I'm a bit stuck on how to solve this:
$$(x-1)y'' + y' = 0 $$
so assuming y is a solution in this form:
$$\sum_{n=0}^\infty C_nx^n$$
$$\sum_{n=1}^\infty nC_nx^{n-1}$$
$$\sum_{n=2}^\infty n(n-1)C_nx^{n-2}$$
subbing in and distributing:
$$\sum_{n=2}^\infty n(n-1)C_nx^{n-1} – \sum_{n=2}^\infty n(n-1)C_nx^{n-2} + \sum_{n=1}^\infty nC_nx^{n-1}$$
$$\sum_{n=2}^\infty n(n-1)C_nx^{n-1} – \sum_{n=1}^\infty (n+1)(n)C_{n+1}x^{n-1} \sum_{n=1}^\infty nC_nx^{n-1}$$
start at n=2
$$\sum_{n=2}^\infty n(n-1)C_nx^{n-1} – \sum_{n=2}^\infty (n+1)(n)C_{n+1}x^{n-1} + \sum_{n=2}^\infty nC_nx^{n-1} – 2C_2 + C_1$$
so $-2C_2 + C_1 = 0$
and $$(n(n-1)C_n – (n+1)(n)C_{n + 1} + nC_n = 0$$
and $$(n^2C_n – (n+1)(n)C_{n + 1} = 0$$
and $c_{n+1} = \frac{nC_n}{n+1}$ for $n \ge 2$
so writing out the first few terms:
$c_0 = c_0$ and $c_1 = c_1$ and $c_2 = \frac{c_1}{2}$ and $c_3 = \frac{2c_2}{3}$ and $c_4 = \frac{3c_3}{4} = \frac{3 \cdot 2 \cdot c_1}{4!}$ and so $$c_n = \frac{c_1}{n}$$
so can I write that $$y = c_0 + c_1 + \sum_{n=2}^\infty \frac{x^n}{n}$$
Best Answer
You initially wrote that,
$$ y = \sum_{n=0}^\infty c_n x^n,$$
and then you determined that for $n \geq 1$ we have $c_n = c_1/n$.
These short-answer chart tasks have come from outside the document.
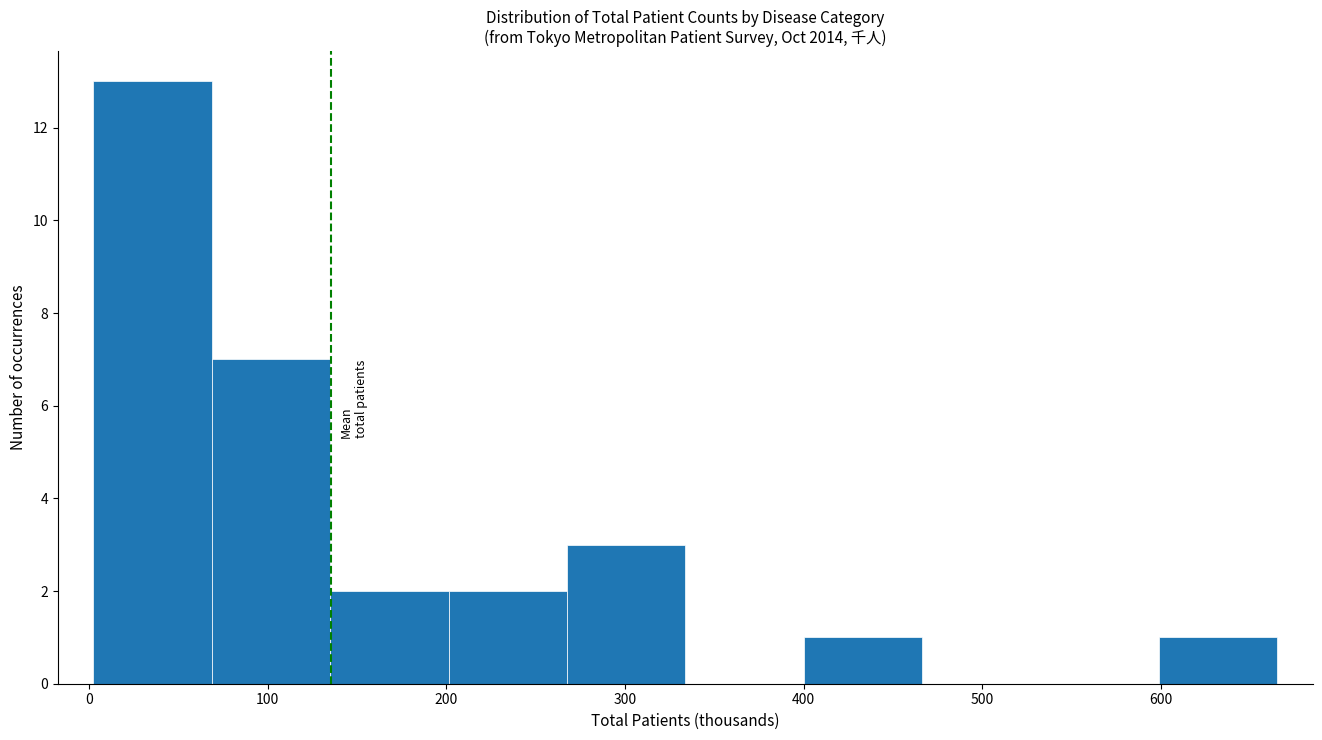

Reading left to right, transcribe this chart: for each bar, give the range it covers on the x-axis and its height. Neither the bar edges nor the heights are printed on the chart, so give them approximately, as read against the axes.

0 to 70: 13
70 to 130: 7
130 to 200: 2
200 to 270: 2
270 to 330: 3
330 to 400: 0
400 to 470: 1
470 to 530: 0
530 to 600: 0
600 to 670: 1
$$ y = c_0 + \sum_{n=1}^\infty c_n x^n,$$
$$ y = c_0 + \sum_{n=1}^\infty \frac{c_1}{n} x^n,$$
$$ y = c_0 + c_1 \sum_{n=1}^\infty \frac{x^n}{n},$$
which is consistent with the answer given by @peter in the comments.